As a backup to the extensive work carried out on the lead series, we have also considered all the literature around ALK2 inhibitors that has been developed for FOP. As mentioned previously, many of these series consist of compounds that have properties that are not suitable for brain penetration. We have prepared samples from a number of these series to confirm the activity in our assay at Reaction Biology Corp. The main focus of our efforts has been around the series described in the BluePrint patent2. This provides compounds that are highly potent against ALK2 with excellent selectivity over ALK5, as demonstrated by BLU-782, presumed to be a compound from this patent, which has recently entered Phase 1 as a potential treatment for FOP. However, the one compound evaluated in vivo shows poor cell permeability and lacks brain penetration. We are now using this series as a starting point and using a multi-parameter optimization approach to identify a new series with the desired properties to enhance brain penetration.
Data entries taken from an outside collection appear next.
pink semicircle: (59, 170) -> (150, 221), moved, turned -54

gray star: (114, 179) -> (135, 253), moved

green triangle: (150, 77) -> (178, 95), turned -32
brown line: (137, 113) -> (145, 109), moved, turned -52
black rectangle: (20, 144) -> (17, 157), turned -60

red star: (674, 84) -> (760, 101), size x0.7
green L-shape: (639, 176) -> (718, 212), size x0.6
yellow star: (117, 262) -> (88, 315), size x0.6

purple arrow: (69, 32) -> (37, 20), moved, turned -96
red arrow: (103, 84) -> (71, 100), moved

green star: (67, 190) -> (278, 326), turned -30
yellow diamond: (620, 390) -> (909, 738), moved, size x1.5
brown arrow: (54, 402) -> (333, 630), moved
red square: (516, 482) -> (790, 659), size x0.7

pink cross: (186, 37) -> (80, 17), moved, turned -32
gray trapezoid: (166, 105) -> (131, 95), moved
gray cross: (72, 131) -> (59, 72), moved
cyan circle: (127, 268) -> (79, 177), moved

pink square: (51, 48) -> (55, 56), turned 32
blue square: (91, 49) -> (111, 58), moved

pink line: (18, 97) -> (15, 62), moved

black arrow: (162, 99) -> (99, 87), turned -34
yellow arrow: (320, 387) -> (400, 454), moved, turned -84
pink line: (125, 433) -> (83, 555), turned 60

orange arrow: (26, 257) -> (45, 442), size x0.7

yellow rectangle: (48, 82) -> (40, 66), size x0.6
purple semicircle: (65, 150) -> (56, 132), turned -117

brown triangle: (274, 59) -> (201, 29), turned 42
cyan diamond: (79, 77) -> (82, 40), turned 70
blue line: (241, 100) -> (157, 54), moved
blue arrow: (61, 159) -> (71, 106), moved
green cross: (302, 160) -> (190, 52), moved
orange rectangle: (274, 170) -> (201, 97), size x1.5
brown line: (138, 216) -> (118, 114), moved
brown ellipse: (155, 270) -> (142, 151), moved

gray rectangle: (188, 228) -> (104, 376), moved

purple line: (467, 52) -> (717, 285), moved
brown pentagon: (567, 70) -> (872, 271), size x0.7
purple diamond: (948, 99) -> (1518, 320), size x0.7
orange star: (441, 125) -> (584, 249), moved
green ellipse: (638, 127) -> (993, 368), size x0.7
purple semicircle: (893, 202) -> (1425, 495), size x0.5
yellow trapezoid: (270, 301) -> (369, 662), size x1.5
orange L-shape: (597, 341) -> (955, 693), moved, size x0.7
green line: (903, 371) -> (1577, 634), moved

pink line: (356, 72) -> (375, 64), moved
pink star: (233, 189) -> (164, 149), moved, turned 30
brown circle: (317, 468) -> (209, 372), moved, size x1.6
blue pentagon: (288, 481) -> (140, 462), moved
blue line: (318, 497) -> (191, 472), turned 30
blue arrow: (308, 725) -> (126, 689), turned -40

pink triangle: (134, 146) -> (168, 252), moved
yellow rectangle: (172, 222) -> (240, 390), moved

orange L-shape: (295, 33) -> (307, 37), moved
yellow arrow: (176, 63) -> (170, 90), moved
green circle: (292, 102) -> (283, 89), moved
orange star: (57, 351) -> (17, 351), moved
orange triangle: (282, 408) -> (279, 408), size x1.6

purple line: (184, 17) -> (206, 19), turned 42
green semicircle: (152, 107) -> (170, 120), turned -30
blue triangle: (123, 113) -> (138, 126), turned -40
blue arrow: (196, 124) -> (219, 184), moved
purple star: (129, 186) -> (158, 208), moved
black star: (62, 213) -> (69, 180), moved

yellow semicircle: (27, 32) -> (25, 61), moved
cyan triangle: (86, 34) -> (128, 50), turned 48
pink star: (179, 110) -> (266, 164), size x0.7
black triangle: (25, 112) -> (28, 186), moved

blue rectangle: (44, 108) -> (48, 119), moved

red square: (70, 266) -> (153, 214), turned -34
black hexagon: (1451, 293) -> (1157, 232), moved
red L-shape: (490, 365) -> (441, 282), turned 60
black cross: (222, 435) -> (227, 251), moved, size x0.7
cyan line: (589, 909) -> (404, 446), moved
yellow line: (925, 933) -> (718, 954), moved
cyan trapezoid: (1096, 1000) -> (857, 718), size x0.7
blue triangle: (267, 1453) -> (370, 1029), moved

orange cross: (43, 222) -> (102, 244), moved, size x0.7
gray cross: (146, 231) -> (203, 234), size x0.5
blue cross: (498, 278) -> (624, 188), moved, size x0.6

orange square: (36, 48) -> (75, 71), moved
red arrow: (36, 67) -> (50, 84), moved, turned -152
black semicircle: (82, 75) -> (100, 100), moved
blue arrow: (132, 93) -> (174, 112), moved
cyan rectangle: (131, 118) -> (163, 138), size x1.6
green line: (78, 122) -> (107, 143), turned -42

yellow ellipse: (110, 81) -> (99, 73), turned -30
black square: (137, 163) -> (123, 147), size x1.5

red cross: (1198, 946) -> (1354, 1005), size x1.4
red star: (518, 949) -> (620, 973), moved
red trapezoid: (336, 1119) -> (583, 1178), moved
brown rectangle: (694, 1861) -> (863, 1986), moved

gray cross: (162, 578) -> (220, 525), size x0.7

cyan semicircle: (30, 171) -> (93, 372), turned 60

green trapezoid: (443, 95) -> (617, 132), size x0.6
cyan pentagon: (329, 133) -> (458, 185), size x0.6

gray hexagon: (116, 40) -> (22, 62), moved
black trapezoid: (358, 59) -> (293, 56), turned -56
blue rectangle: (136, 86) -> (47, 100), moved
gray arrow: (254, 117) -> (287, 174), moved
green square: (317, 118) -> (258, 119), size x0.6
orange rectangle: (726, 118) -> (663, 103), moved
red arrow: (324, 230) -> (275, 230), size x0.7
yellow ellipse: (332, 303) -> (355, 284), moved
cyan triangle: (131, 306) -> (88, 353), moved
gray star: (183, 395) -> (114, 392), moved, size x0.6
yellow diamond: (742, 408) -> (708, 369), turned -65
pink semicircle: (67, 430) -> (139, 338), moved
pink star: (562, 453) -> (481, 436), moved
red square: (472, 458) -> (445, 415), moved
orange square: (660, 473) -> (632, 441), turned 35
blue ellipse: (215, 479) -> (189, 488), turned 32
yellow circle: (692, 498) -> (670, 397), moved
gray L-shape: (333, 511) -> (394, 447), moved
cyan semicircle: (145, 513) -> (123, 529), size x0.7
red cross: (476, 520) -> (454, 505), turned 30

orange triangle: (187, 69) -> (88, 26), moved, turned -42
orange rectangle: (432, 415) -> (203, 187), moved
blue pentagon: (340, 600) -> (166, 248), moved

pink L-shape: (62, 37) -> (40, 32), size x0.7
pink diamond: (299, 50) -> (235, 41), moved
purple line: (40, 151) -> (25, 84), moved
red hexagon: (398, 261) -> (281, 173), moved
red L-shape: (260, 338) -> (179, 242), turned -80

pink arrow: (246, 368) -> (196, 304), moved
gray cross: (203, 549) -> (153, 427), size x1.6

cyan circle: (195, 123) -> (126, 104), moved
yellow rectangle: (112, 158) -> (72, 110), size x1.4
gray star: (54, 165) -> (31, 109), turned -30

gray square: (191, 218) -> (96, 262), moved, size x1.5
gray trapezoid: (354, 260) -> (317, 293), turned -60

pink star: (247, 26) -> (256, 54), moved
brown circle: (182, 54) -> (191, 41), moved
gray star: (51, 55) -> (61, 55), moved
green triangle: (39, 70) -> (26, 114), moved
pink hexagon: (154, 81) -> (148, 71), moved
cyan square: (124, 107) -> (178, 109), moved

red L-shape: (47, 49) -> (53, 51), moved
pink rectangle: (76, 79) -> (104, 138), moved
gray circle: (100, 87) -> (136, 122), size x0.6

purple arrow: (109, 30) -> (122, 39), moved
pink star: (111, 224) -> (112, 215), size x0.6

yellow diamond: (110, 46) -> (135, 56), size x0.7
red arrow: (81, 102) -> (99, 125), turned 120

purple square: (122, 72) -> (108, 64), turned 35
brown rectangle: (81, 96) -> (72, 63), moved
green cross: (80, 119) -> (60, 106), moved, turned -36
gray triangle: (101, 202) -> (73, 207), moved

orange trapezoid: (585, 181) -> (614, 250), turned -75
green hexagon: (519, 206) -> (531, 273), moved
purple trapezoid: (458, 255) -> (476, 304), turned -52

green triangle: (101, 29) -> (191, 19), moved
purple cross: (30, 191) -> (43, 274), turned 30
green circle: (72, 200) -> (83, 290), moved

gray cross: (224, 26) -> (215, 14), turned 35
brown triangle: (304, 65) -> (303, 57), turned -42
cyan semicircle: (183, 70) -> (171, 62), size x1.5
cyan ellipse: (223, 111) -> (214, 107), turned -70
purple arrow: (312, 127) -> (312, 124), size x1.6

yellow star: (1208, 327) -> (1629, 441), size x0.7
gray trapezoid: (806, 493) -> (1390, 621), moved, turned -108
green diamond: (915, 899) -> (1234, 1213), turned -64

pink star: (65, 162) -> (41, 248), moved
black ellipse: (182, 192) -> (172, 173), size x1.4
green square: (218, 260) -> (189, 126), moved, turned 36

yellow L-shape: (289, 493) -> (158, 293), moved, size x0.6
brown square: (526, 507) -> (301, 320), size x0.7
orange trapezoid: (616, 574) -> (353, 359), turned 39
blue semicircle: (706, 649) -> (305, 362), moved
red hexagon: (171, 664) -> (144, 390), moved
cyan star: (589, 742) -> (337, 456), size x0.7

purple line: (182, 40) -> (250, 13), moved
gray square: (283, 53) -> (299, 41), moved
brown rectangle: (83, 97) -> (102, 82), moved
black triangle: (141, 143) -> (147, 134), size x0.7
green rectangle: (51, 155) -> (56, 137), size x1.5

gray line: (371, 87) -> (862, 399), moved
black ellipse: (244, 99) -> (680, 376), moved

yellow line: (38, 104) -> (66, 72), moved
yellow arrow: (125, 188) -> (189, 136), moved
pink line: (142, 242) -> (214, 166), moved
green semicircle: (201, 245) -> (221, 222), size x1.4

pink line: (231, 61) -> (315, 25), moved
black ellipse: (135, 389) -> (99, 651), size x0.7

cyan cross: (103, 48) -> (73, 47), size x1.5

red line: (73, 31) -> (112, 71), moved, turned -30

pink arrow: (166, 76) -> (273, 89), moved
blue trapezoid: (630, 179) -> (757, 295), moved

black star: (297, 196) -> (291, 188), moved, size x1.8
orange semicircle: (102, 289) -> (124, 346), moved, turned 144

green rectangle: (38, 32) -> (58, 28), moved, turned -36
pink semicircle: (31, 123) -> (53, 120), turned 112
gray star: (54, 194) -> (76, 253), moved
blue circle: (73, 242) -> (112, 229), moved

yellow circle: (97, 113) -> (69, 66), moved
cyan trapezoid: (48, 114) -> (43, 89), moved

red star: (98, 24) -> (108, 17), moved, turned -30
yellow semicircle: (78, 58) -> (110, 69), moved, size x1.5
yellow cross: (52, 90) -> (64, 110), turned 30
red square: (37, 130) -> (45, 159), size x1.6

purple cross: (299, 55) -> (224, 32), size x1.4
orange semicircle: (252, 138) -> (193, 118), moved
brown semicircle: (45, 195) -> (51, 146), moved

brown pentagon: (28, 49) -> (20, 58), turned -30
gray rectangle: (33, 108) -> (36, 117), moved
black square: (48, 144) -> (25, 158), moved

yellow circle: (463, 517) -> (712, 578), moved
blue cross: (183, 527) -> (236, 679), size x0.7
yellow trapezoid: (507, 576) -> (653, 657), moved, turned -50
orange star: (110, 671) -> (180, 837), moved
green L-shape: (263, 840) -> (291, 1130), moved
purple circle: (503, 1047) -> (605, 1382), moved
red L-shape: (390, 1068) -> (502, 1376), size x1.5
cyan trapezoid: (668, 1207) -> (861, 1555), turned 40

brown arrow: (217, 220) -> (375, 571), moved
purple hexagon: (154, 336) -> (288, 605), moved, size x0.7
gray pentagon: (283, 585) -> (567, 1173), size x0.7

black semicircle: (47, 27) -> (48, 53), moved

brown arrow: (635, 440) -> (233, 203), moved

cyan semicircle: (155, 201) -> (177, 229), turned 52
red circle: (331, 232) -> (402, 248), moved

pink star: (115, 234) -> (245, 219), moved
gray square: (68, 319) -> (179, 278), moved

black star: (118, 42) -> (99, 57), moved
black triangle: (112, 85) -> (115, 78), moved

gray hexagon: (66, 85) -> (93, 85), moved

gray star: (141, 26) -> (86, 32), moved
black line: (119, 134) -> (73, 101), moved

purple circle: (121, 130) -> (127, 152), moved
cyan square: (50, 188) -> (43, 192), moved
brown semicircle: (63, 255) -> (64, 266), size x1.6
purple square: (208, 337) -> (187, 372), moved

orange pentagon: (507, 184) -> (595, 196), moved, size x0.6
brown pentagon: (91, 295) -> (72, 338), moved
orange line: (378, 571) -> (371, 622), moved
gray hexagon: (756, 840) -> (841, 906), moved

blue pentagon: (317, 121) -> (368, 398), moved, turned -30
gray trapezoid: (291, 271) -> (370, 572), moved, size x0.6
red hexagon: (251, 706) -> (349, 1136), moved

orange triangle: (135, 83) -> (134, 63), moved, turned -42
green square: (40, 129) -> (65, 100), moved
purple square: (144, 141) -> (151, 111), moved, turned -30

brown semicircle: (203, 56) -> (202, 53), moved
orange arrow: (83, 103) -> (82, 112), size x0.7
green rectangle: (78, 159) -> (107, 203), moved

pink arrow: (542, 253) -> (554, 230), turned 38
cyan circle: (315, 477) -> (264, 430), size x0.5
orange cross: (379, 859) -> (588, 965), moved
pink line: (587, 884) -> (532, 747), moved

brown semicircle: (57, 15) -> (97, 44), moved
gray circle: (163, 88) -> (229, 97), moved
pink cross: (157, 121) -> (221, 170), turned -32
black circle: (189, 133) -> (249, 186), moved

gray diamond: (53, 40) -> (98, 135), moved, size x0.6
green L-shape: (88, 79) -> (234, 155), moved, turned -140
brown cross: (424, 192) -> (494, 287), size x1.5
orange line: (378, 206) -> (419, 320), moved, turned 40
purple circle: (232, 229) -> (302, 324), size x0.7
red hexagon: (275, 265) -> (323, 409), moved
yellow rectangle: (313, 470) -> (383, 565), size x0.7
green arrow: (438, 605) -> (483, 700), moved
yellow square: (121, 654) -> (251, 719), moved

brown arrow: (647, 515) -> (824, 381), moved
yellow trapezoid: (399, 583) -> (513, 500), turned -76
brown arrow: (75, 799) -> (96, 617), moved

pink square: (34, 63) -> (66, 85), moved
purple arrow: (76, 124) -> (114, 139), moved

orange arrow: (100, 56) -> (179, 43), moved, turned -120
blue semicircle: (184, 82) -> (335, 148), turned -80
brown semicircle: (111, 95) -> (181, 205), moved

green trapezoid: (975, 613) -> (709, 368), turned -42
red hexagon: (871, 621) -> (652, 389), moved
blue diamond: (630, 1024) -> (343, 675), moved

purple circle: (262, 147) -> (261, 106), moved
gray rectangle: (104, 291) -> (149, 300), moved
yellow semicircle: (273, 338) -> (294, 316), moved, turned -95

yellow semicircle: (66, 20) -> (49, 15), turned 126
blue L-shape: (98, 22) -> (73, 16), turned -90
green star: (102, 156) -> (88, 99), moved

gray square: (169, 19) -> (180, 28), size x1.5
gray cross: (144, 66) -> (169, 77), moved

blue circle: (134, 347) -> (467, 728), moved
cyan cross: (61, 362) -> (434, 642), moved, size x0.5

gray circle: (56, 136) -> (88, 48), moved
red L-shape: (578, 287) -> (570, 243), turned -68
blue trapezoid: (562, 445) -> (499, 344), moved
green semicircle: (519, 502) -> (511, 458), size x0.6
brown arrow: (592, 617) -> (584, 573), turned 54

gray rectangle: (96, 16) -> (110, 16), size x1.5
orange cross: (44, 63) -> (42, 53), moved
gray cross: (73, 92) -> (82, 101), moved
In conclusion, identification of the early lead has allowed the project to progress through to the current stage in less than 18 months. Adoption of the Open Science approach to drug discovery has allowed input into our project from a wide variety of different organizations, from academics to large pharma, providing help and guidance to progress the project through to a proof-of-concept animal disease model. Progression through the next stages of the project remain to be validated within the Open Science framework so that we can reach the market place a soon as possible with a drug for these children who currently face no future.